▸ **Task description**: Copy out the final stretch of the listing: the line that contains "framed print: present [372,114,443,245]" and all lines after it, exactly as they appear.

▸ **Excerpted records**:

###

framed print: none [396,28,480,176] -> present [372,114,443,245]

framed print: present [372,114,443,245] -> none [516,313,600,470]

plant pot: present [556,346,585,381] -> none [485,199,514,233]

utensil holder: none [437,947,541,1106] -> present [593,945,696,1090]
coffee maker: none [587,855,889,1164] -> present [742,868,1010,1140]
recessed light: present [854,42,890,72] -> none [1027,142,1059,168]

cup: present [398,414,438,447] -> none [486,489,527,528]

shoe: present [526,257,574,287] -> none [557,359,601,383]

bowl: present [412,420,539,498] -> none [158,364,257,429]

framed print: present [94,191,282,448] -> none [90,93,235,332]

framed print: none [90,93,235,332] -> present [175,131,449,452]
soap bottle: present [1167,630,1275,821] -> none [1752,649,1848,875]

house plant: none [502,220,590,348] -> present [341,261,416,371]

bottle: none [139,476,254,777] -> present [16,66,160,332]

###

▸ **Response area**:
framed print: present [372,114,443,245] -> none [516,313,600,470]

plant pot: present [556,346,585,381] -> none [485,199,514,233]

utensil holder: none [437,947,541,1106] -> present [593,945,696,1090]
coffee maker: none [587,855,889,1164] -> present [742,868,1010,1140]
recessed light: present [854,42,890,72] -> none [1027,142,1059,168]

cup: present [398,414,438,447] -> none [486,489,527,528]

shoe: present [526,257,574,287] -> none [557,359,601,383]

bowl: present [412,420,539,498] -> none [158,364,257,429]

framed print: present [94,191,282,448] -> none [90,93,235,332]

framed print: none [90,93,235,332] -> present [175,131,449,452]
soap bottle: present [1167,630,1275,821] -> none [1752,649,1848,875]

house plant: none [502,220,590,348] -> present [341,261,416,371]

bottle: none [139,476,254,777] -> present [16,66,160,332]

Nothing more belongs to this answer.